To include an image, your dataset input might look like this:

"input": [
  {
    "role": "user",
    "content": [
        { "type": "text", "text": "What is this a picture of?"},
        { "type": "image", "image": "picture.png"}
    ]
  }
]

Where "picture.png" is resolved relative to the directory containing the dataset file. The image can be specified either as a URL (accessible to the model), a local file path, or a base64 encoded Data URL.

If you are constructing chat messages programmatically, then the equivalent to the above would be:

ChatMessageUser(content = [
    ContentText(text="What is this a picture of?"),
    ContentImage(image="picture.png")
])

If you are using paths or URLs to images and want the full base64 encoded content of images included in log files, use the --log-images CLI flag (or log_images argument to eval). Note however that you should generally not do this if you have either large images or a large quantity of images, as this can substantially increase the size of the log file, making it difficult to load into Inspect View with reasonable performance.

Custom Reader

You are not restricted to the built in dataset functions for reading samples.
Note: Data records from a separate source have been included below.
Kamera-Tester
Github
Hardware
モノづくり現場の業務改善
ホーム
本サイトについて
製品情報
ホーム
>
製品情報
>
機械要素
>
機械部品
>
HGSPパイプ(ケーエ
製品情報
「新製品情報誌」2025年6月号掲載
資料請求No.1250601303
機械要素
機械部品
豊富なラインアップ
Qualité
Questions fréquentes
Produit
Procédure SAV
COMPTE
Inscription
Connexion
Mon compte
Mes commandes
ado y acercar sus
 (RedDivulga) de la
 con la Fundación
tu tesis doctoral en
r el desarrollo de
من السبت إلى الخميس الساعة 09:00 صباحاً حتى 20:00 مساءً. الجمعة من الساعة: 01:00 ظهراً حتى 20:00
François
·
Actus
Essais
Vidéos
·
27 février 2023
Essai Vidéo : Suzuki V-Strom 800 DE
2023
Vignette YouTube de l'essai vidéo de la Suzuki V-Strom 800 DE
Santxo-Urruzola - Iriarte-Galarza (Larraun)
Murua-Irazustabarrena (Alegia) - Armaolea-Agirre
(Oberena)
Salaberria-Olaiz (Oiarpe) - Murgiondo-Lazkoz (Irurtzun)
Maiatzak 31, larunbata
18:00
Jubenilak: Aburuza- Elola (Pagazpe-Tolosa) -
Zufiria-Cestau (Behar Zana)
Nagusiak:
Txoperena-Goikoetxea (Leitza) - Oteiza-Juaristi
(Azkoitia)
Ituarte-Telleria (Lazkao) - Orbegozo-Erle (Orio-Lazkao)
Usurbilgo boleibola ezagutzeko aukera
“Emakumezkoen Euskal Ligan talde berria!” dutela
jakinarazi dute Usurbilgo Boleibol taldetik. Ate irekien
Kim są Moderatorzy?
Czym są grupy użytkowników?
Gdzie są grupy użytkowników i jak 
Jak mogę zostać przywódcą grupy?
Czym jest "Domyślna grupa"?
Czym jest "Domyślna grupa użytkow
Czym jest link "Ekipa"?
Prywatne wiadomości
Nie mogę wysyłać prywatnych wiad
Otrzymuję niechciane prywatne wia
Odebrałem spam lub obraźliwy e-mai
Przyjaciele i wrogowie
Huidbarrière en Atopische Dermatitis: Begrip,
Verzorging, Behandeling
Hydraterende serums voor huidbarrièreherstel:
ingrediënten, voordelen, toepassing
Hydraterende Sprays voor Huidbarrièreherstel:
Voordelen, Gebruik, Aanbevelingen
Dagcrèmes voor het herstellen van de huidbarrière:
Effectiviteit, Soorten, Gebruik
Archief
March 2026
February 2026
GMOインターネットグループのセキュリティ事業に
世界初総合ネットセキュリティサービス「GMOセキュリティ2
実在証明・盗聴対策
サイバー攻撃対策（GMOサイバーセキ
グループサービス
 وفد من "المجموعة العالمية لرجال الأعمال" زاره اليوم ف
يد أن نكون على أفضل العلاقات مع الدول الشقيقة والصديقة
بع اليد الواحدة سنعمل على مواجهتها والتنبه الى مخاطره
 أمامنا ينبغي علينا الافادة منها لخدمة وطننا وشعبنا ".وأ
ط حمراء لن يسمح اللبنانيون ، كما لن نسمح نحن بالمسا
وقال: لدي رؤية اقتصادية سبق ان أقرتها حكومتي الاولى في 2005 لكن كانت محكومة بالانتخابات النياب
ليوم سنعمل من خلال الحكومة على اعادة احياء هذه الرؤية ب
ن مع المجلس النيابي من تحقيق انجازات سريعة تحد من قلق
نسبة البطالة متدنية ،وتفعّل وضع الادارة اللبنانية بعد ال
You can also construct a MemoryDataset, and pass that to a task. For example:

from inspect_ai import Task, task
from inspect_ai.dataset import MemoryDataset, Sample
from inspect_ai.scorer import model_graded_fact
from inspect_ai.solver import generate, system_message

dataset=MemoryDataset([
    Sample(
        input="What cookie attributes should I use for strong security?",
        target="secure samesite and httponly",
    )
])

@task
def security_guide():
    return Task(
        dataset=dataset,
        solver=[system_message(SYSTEM_MESSAGE), generate()],
        scorer=model_graded_fact(),
    )

So if the built in dataset functions don’t meet your needs, you can create a custom function that yields a MemoryDatasetand pass those directly to your Task.